I was in no way criticizing Johnny’s, which does not call itself a “chifa” restaurant. It has chifa and non-chifa items on its menu, which includes a smashburger and spare ribs.
We discussed and looked at a few Dongbei places, and settled on this partly because @ike had good memories of it from along time ago, partly because @JenKalb had shared a recent Sietsema shout-out, partly because I found their vegetable section intriguing (what are tea plant mushrooms ad why have I never eaten them?) and partly because we were starving by the time we were in the vicinity
Complimentary snacks of shredded potato salad / pickle and shredded spicy cabbage salad / pickle.
The server helped us narrow down some choices from the menu — cumin lamb, dry stir fried tea plant mushrooms, and pork pancakes ended up on the table.
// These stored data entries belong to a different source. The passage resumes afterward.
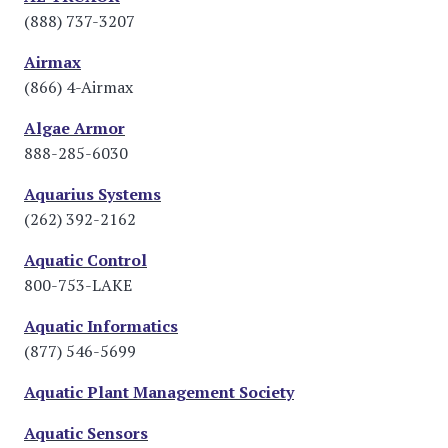
(888) 737-3207
Airmax
(866) 4-Airmax
Algae Armor
888-285-6030
Aquarius Systems
(262) 392-2162
Aquatic Control
800-753-LAKE
Aquatic Informatics
(877) 546-5699
Aquatic Plant Management Society
Aquatic Sensors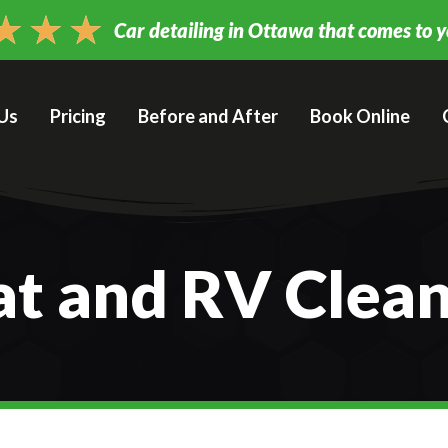
★
★
★
Car detailing in Ottawa that comes to 
Us
Pricing
Before and After
Book Online
t and RV Clea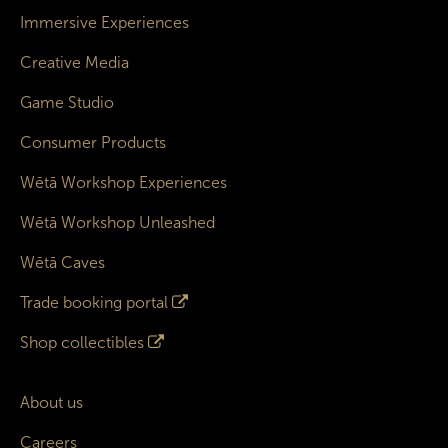
Immersive Experiences
Creative Media
Game Studio
Consumer Products
Wētā Workshop Experiences
Wētā Workshop Unleashed
Wētā Caves
Trade booking portal
Shop collectibles
About us
Careers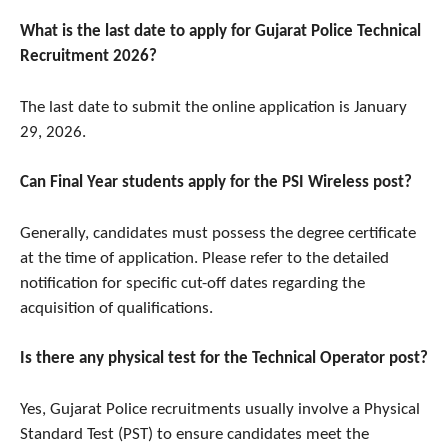
What is the last date to apply for Gujarat Police Technical
Recruitment 2026?
The last date to submit the online application is January
29, 2026.
Can Final Year students apply for the PSI Wireless post?
Generally, candidates must possess the degree certificate
at the time of application. Please refer to the detailed
notification for specific cut-off dates regarding the
acquisition of qualifications.
Is there any physical test for the Technical Operator post?
Yes, Gujarat Police recruitments usually involve a Physical
Standard Test (PST) to ensure candidates meet the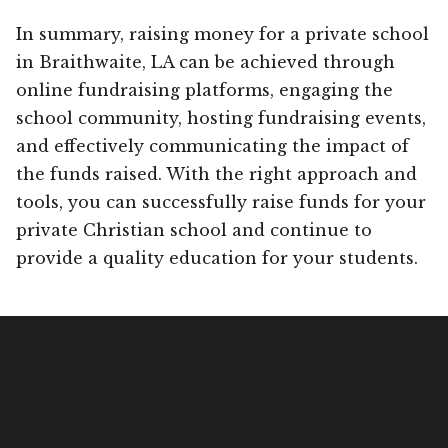
In summary, raising money for a private school
in Braithwaite, LA can be achieved through
online fundraising platforms, engaging the
school community, hosting fundraising events,
and effectively communicating the impact of
the funds raised. With the right approach and
tools, you can successfully raise funds for your
private Christian school and continue to
provide a quality education for your students.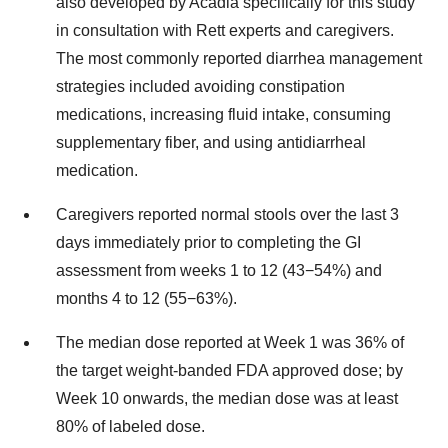
also developed by Acadia specifically for this study
in consultation with Rett experts and caregivers.
The most commonly reported diarrhea management
strategies included avoiding constipation
medications, increasing fluid intake, consuming
supplementary fiber, and using antidiarrheal
medication.
Caregivers reported normal stools over the last 3
days immediately prior to completing the GI
assessment from weeks 1 to 12 (43−54%) and
months 4 to 12 (55−63%).
The median dose reported at Week 1 was 36% of
the target weight-banded FDA approved dose; by
Week 10 onwards, the median dose was at least
80% of labeled dose.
We stopped there because we thought we would continue to graze elsewhere, but then we couldn’t because we were stuffed – so we should just have ordered another dish anyway . (The tables around us with less people had 2-3 dishes per head, so they must be taking home leftovers, because the portions were generous.)
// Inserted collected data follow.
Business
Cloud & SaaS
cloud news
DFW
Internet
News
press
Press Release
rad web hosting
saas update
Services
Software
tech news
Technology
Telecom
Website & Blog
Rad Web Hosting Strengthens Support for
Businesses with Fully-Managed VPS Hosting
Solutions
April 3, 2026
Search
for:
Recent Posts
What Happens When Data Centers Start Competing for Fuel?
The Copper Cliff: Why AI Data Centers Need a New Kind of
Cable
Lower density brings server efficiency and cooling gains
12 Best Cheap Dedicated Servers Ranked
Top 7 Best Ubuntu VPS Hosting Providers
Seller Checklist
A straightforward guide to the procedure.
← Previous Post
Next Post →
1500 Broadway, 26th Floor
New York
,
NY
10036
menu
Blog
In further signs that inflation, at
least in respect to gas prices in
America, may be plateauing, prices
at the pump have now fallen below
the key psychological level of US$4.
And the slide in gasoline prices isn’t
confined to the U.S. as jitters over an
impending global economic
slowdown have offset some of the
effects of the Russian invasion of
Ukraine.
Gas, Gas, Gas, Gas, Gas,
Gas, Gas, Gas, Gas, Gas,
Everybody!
Glad you went there and sorry I couldn’t join you. From the time that this place opened (well over 10 years ago now), it was a regular haunt of many of us from Chowhound (& other “normal” people we dragged along: erica, for one, had regular dinners there that I remember joining). I think the owners cooked at the other hangout, Fu Run, before striking out on their own. At any rate, I think I was there well over 20 times and enjoyed every one of those meals. As its now been several years since I’ve been there, I’d love to return with a group if any of you want to sample more of the menu.
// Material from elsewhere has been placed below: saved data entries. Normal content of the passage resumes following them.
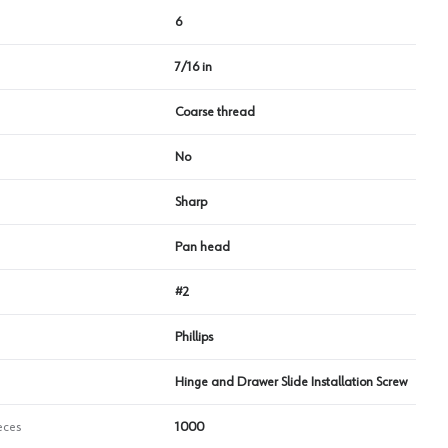
6
7/16 in
Coarse thread
No
Sharp
Pan head
#2
Phillips
Hinge and Drawer Slide Installation Screw
eces
1000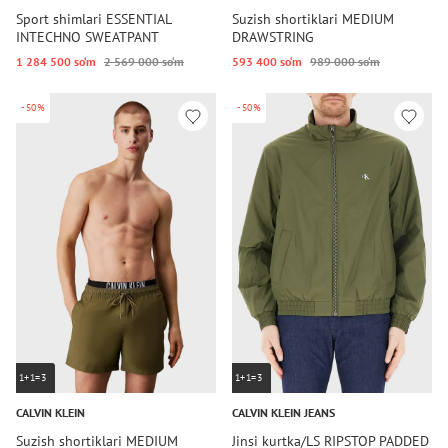
Sport shimlari ESSENTIAL
Suzish shortiklari MEDIUM
INTECHNO SWEATPANT
DRAWSTRING
1 284 500 so‘m
2 569 000 so‘m
593 400 so‘m
989 000 so‘m
-50%
-50%
1+1=3
1+1=3
CALVIN KLEIN
CALVIN KLEIN JEANS
Suzish shortiklari MEDIUM
Jinsi kurtka/LS RIPSTOP PADDED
It was a very good meal, so glad we made it. The tea tree mushrooms (these were dry fried, they had other dishes using them) were killer - the combination of crunchy mushroom grease and the ma la reminded me of great snack food. I thought both the cumin lamb and the pork filled bread were delicious too but that finished us!
Can’t get those mushrooms out of my head! I realized while we were snacking on them that the stems were chewy, the caps were crisp, and the caps were intensely mushrooms while the stems had more tingle and spice.
I wonder if I can find the mushrooms themselves in one of the markets.
And on further reflection I think they might be the brown beech mushrooms that are separated and fried up to look like that
The dongbei place near the station is (surprisingly?) extremely highly reviewed relative to this one, but I’d like to explore more dongbei for certain.
@Ike was speculating as to whether the old place he had been to multiple times was under different ownership than the current one, as the name may have been slightly different (Golden Palace vs Golden Palace Gourmet).
Yesterday i wondered out loud whether this was the place you mentioned, but thought you were here recently, maybe post-open? Or was that another db place?
There used to be a local place that offered the addition of fried eggplant onto their Italian hero (place was re-titled as disco deli as it was always blasting forth in the place). It made for a very good addition and I’m surprised more places don’t have it listed as an add-on. It really does give it another texture/taste on a good sub.
@Ike was speculating as to whether the old place he had been to multiple times was under different ownership than the current one, as the name may have been slightly different (Golden Palace vs Golden Palace Gourmet).
The Dongbei place near the station is (surprisingly?) highly reviewed relative to this one.
(I’m willing to believe that asking the server’s help to finalize our choices instead of doing it ourselves had an impact on our very positive experience too.)